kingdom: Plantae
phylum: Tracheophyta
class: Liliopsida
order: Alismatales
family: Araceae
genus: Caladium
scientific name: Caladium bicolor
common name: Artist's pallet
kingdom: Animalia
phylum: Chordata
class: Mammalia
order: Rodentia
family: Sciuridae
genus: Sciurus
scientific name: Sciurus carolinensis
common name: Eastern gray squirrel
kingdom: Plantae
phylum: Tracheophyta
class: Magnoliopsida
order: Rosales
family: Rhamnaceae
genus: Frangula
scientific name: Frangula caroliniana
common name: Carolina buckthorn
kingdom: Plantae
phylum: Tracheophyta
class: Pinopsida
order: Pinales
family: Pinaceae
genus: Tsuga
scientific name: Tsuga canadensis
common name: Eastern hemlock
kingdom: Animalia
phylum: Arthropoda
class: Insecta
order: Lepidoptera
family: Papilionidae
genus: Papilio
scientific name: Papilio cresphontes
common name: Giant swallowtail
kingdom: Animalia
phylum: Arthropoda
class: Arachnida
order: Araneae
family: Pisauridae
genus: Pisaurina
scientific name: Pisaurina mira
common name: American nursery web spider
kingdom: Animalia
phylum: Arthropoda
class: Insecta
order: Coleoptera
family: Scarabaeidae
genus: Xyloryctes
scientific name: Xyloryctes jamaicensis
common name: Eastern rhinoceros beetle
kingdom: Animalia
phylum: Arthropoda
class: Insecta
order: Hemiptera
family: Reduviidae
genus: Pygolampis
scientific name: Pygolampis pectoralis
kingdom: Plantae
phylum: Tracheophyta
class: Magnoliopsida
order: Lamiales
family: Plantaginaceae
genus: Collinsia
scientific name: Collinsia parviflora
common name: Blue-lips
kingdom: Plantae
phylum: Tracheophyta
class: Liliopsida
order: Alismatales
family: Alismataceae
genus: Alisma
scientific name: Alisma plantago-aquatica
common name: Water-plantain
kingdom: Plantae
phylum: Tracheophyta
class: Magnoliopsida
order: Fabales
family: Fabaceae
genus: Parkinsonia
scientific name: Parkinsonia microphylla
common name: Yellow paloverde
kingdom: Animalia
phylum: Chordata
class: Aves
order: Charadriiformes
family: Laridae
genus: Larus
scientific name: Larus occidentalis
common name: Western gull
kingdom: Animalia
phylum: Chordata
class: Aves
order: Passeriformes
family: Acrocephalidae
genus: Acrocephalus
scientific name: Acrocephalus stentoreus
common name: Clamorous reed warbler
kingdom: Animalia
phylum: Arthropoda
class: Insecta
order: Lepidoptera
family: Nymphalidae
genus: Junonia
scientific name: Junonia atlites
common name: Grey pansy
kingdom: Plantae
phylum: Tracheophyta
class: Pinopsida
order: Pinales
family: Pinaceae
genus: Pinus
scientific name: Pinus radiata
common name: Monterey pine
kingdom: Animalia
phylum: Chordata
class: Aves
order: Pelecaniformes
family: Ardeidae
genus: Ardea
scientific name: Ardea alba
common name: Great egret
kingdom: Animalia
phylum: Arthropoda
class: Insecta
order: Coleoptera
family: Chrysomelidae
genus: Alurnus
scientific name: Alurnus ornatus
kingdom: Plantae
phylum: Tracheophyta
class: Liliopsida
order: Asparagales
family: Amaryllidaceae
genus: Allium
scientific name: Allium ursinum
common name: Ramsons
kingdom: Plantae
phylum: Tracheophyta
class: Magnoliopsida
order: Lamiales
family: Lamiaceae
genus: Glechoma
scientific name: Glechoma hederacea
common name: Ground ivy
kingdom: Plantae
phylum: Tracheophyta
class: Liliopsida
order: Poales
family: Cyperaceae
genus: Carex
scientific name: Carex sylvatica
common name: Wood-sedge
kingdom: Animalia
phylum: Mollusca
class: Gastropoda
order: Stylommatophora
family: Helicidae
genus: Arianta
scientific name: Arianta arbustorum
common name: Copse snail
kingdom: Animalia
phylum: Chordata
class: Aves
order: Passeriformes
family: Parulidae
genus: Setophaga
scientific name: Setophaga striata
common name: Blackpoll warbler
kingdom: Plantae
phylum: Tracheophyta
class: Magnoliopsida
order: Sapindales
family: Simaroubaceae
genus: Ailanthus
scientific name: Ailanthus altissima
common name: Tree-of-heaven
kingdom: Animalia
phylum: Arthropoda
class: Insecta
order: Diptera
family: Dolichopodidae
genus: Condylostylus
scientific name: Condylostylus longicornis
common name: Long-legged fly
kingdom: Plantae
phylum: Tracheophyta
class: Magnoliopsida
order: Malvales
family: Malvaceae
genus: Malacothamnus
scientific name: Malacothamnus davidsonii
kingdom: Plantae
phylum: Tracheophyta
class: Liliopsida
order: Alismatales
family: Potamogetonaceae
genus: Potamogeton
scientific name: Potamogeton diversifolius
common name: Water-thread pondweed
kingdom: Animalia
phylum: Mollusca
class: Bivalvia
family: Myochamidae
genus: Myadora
§
Can you extract all of the lines above and reproduce each one word for word, without changing anything?

(RESPONSE BELOW)
kingdom: Plantae
phylum: Tracheophyta
class: Liliopsida
order: Alismatales
family: Araceae
genus: Caladium
scientific name: Caladium bicolor
common name: Artist's pallet
kingdom: Animalia
phylum: Chordata
class: Mammalia
order: Rodentia
family: Sciuridae
genus: Sciurus
scientific name: Sciurus carolinensis
common name: Eastern gray squirrel
kingdom: Plantae
phylum: Tracheophyta
class: Magnoliopsida
order: Rosales
family: Rhamnaceae
genus: Frangula
scientific name: Frangula caroliniana
common name: Carolina buckthorn
kingdom: Plantae
phylum: Tracheophyta
class: Pinopsida
order: Pinales
family: Pinaceae
genus: Tsuga
scientific name: Tsuga canadensis
common name: Eastern hemlock
kingdom: Animalia
phylum: Arthropoda
class: Insecta
order: Lepidoptera
family: Papilionidae
genus: Papilio
scientific name: Papilio cresphontes
common name: Giant swallowtail
kingdom: Animalia
phylum: Arthropoda
class: Arachnida
order: Araneae
family: Pisauridae
genus: Pisaurina
scientific name: Pisaurina mira
common name: American nursery web spider
kingdom: Animalia
phylum: Arthropoda
class: Insecta
order: Coleoptera
family: Scarabaeidae
genus: Xyloryctes
scientific name: Xyloryctes jamaicensis
common name: Eastern rhinoceros beetle
kingdom: Animalia
phylum: Arthropoda
class: Insecta
order: Hemiptera
family: Reduviidae
genus: Pygolampis
scientific name: Pygolampis pectoralis
kingdom: Plantae
phylum: Tracheophyta
class: Magnoliopsida
order: Lamiales
family: Plantaginaceae
genus: Collinsia
scientific name: Collinsia parviflora
common name: Blue-lips
kingdom: Plantae
phylum: Tracheophyta
class: Liliopsida
order: Alismatales
family: Alismataceae
genus: Alisma
scientific name: Alisma plantago-aquatica
common name: Water-plantain
kingdom: Plantae
phylum: Tracheophyta
class: Magnoliopsida
order: Fabales
family: Fabaceae
genus: Parkinsonia
scientific name: Parkinsonia microphylla
common name: Yellow paloverde
kingdom: Animalia
phylum: Chordata
class: Aves
order: Charadriiformes
family: Laridae
genus: Larus
scientific name: Larus occidentalis
common name: Western gull
kingdom: Animalia
phylum: Chordata
class: Aves
order: Passeriformes
family: Acrocephalidae
genus: Acrocephalus
scientific name: Acrocephalus stentoreus
common name: Clamorous reed warbler
kingdom: Animalia
phylum: Arthropoda
class: Insecta
order: Lepidoptera
family: Nymphalidae
genus: Junonia
scientific name: Junonia atlites
common name: Grey pansy
kingdom: Plantae
phylum: Tracheophyta
class: Pinopsida
order: Pinales
family: Pinaceae
genus: Pinus
scientific name: Pinus radiata
common name: Monterey pine
kingdom: Animalia
phylum: Chordata
class: Aves
order: Pelecaniformes
family: Ardeidae
genus: Ardea
scientific name: Ardea alba
common name: Great egret
kingdom: Animalia
phylum: Arthropoda
class: Insecta
order: Coleoptera
family: Chrysomelidae
genus: Alurnus
scientific name: Alurnus ornatus
kingdom: Plantae
phylum: Tracheophyta
class: Liliopsida
order: Asparagales
family: Amaryllidaceae
genus: Allium
scientific name: Allium ursinum
common name: Ramsons
kingdom: Plantae
phylum: Tracheophyta
class: Magnoliopsida
order: Lamiales
family: Lamiaceae
genus: Glechoma
scientific name: Glechoma hederacea
common name: Ground ivy
kingdom: Plantae
phylum: Tracheophyta
class: Liliopsida
order: Poales
family: Cyperaceae
genus: Carex
scientific name: Carex sylvatica
common name: Wood-sedge
kingdom: Animalia
phylum: Mollusca
class: Gastropoda
order: Stylommatophora
family: Helicidae
genus: Arianta
scientific name: Arianta arbustorum
common name: Copse snail
kingdom: Animalia
phylum: Chordata
class: Aves
order: Passeriformes
family: Parulidae
genus: Setophaga
scientific name: Setophaga striata
common name: Blackpoll warbler
kingdom: Plantae
phylum: Tracheophyta
class: Magnoliopsida
order: Sapindales
family: Simaroubaceae
genus: Ailanthus
scientific name: Ailanthus altissima
common name: Tree-of-heaven
kingdom: Animalia
phylum: Arthropoda
class: Insecta
order: Diptera
family: Dolichopodidae
genus: Condylostylus
scientific name: Condylostylus longicornis
common name: Long-legged fly
kingdom: Plantae
phylum: Tracheophyta
class: Magnoliopsida
order: Malvales
family: Malvaceae
genus: Malacothamnus
scientific name: Malacothamnus davidsonii
kingdom: Plantae
phylum: Tracheophyta
class: Liliopsida
order: Alismatales
family: Potamogetonaceae
genus: Potamogeton
scientific name: Potamogeton diversifolius
common name: Water-thread pondweed
kingdom: Animalia
phylum: Mollusca
class: Bivalvia
family: Myochamidae
genus: Myadora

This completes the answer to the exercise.